Well, let’s not forget that the Constitution is formally entitled the “Constitution of the Republic of South Africa, 1996.” It was previously also numbered as if it were an Act of Parliament—Act No. 108 of 1996—but, since the passage of the Citation of Constitutional Laws Act, neither it nor the acts amending it are allocated act numbers.
This does not necessarily mean that Constitution of the Republic of South Africa Act No. 108 of 1996 is no longer in use; when we discover the extent of the fraud it more than likely is being used as a shell company for other nefarious activities; only access to information will determine the true extent of the fraud; and here SOUTH AFRICAN REVENUE SERVICES will be our best ally in exposing the rats; just follow the tax filings and the money;
Further, not only is there a company registered as REPUBLIC OF SOUTH AFRICA, but also as SOUTH AFRICA; doing an online company search indicates that RSA is a U.S. federal-owned entity while SA is a U.N.-owned entity;
And, the Constitutional Court is known as “Constitutional Court of South Africa”;
Should it not be “Constitutional Court of the Republic of South Africa”?
And, on CON-COURT legal documents they refer to themselves as CONSTITUTIONAL COURT OF SOUTH AFRICA;
Firstly, those ACTing as Justices are BAR members; the highest ranking Justices are oathed to the TEMPLE CROWN of CITY OF LONDON; they swear an oath to never reveal their secrets and to keep them to their death-beds; so, their allegiance is to a foreign feudal system; the masters and lords are the 0, 1% and the ACTing Justices are the ranking knights, the “agents” of the “principal”, the “subjects”, the servants;
HOWEVER, in SCHEDULE 2 – OATHS AND SOLEMN AFFIRMATIONS
6 Oath or solemn affirmation of Judicial Officers
(1) Each judge or acting judge, before the Chief Justice or another judge designated by the Chief Justice, must swear or affirm as follows:
I, A.B., swear/solemnly affirm that, as a Judge of the Constitutional Court/Supreme Court of Appeal/High Court/ E.F. Court, I will be faithful to the Republic of South Africa, will uphold and protect the Constitution and the human rights entrenched in it, and will administer justice to all persons alike without fear, favour or prejudice, in accordance with the Constitution and the law.

▶ [Task set]
**1.** Rewrite the passage on South Africa's Constitution from "Well, let’s not" down to "allocated act numbers.", changing "Parliament" to "the National Assembly".
**2.** Go on with the passage on South Africa's Constitution, starting after its final sentence.

▶ [Source data]
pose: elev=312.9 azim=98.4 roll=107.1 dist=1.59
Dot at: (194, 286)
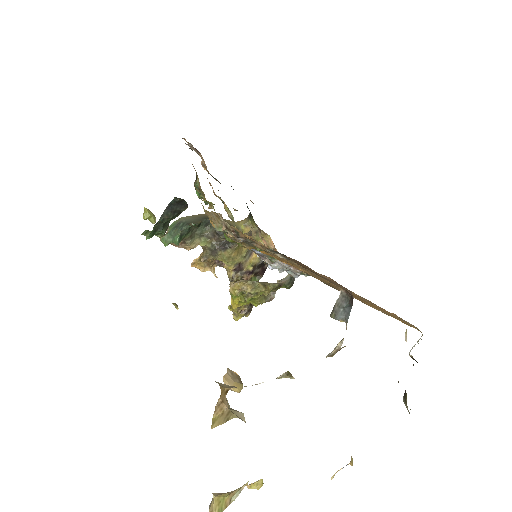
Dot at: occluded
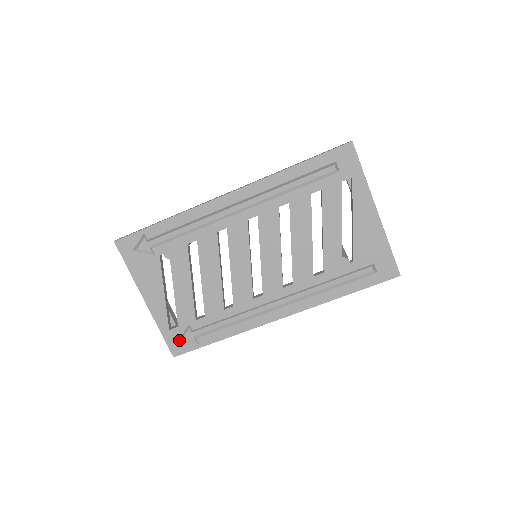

▶ [Answers]
**1.**
Well, let’s not forget that the Constitution is formally entitled the “Constitution of the Republic of South Africa, 1996.” It was previously also numbered as if it were an Act of the National Assembly—Act No. 108 of 1996—but, since the passage of the Citation of Constitutional Laws Act, neither it nor the acts amending it are allocated act numbers.

**2.**
(In the case of an oath: So help me God.)
Now, in a Republican form of government the people are sovereign; in a feudal system the Pope is the head of Church and State; these are two contradistinct systems; no man can serve two masters:
Luke 16: 13 No servant can serve two masters, for either he will hate the one, and love the other: or else he will hold to the one, and despise the other: you cannot serve God and Mammon.
This, amongst other things, brings their very legitimacy into question; and, has been echoed by others as revealed by the Mail Guardian:
JSC conflict laid bare by inconsistency
12 Apr 2013 08:14 Niren Tolsi – “Plasket had said it was “very healthy for a body such as [the commission] to be introspective and try to examine issues around its legitimacy. It can only do its job properly if it is legitimate.” This appeared to be interpreted by people like Justice Minister Jeff Radebe as a questioning of the very legitimacy of the current commission itself.
Minister of Justice Jeff Radebe un-successfully tried to pass the Legal Practice Bill, 2012 through Parliament. It is the biggest single threat to an independent legal profession, and so to the courts, in South Africa’s legal history.
UZA – Preliminary Conclusion
By legal definition those ACTing as Justices of CON-court have no apparent authority, merely an assumed and presumed authority; in truth UZA has filed no less than 10 Constitutional Court cases against the ACT-ing CON-court Justices themselves; and, they gave us a no-hope-of-remedy verdict, giving no reasons, nor rebuttals; they have remained silent; he who leaves the battlefield first loses by default;
Maxim – He who is silent is supposed to consent. The silence of a party implies his consent. Jenk. Cent. p. 32, case 64; Broom, Max. 138, 787.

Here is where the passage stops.